"ね、ほんとにお金受け取って"
"だーかーら、いらないって。
こっちが誘ったんだし"
さすがにずっといるのも申し訳ないので、みんなより先に帰ることにした。
河野くんが駅まで送ってくれることに。
"でも、奢ってもらうのは申し訳ない"
"じゃあ、響からもらうからいいよ"
なかなか譲らない河野くん。
……あまりしつこいと、嫌われるかな。
"ありがとう。ご馳走さま"
"そうそう。
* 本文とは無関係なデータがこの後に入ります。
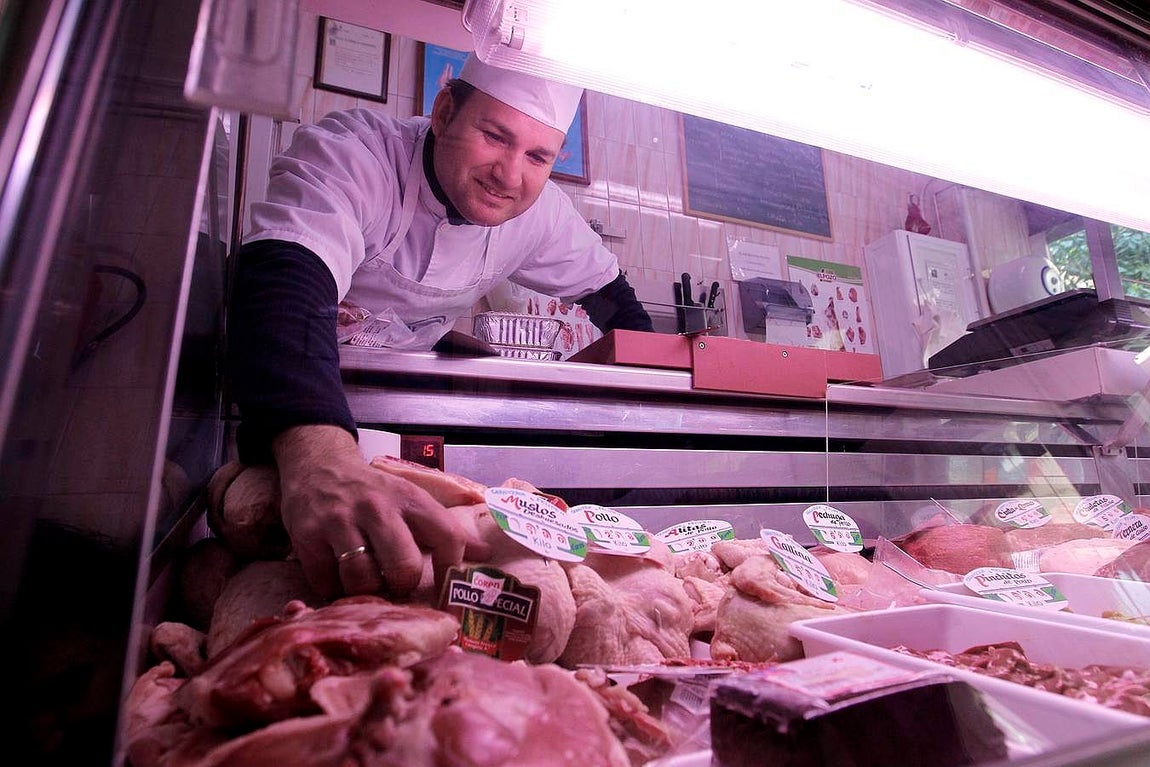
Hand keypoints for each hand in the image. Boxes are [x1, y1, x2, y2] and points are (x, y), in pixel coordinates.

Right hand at [271, 424, 469, 599]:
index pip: (448, 538)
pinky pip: (326, 583)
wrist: (319, 465)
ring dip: (366, 591)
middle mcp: (378, 508)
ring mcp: (340, 522)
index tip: (445, 592)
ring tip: (366, 582)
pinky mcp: (308, 536)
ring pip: (362, 581)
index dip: (451, 573)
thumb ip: (446, 528)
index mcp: (411, 499)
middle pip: (403, 568)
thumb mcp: (412, 500)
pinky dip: (334, 590)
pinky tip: (339, 578)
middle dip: (402, 586)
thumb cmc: (374, 491)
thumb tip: (485, 555)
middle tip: (395, 585)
その言葉でじゅうぶん"
ニッコリ笑う河野くんに、その笑顔がみれて得した気分になる。
"山中さん。
俺、少し響の気持ちもわかるんだ"
"え?"
河野くんは何か言いたいのか、私の歩くスピードよりゆっくりになった。
私も、河野くんのペースに合わせる。
"多分、山中さんを傷つけたかったわけじゃない。
きっと、自分の無力さを痛感しただけじゃないかなと。
俺も時々ある。
とにかくひとりになりたいと思ったり"
"……河野くんも?"
"……大切だからこそ、時々
どうしたらいいのか分からないんだ。
大切なら大切なほど、ね"
"河野くん、もうちょっと分かりやすく"
"…………それだけ、響にとって山中さんは大切だってこと!
あとは、響に聞きなよ"
河野くんのしてくれた話は、私にはちょっと難しかった。
けど、あまりの真剣な雰囲気に、私は何も言えなくて、あっという間に駅に着いた。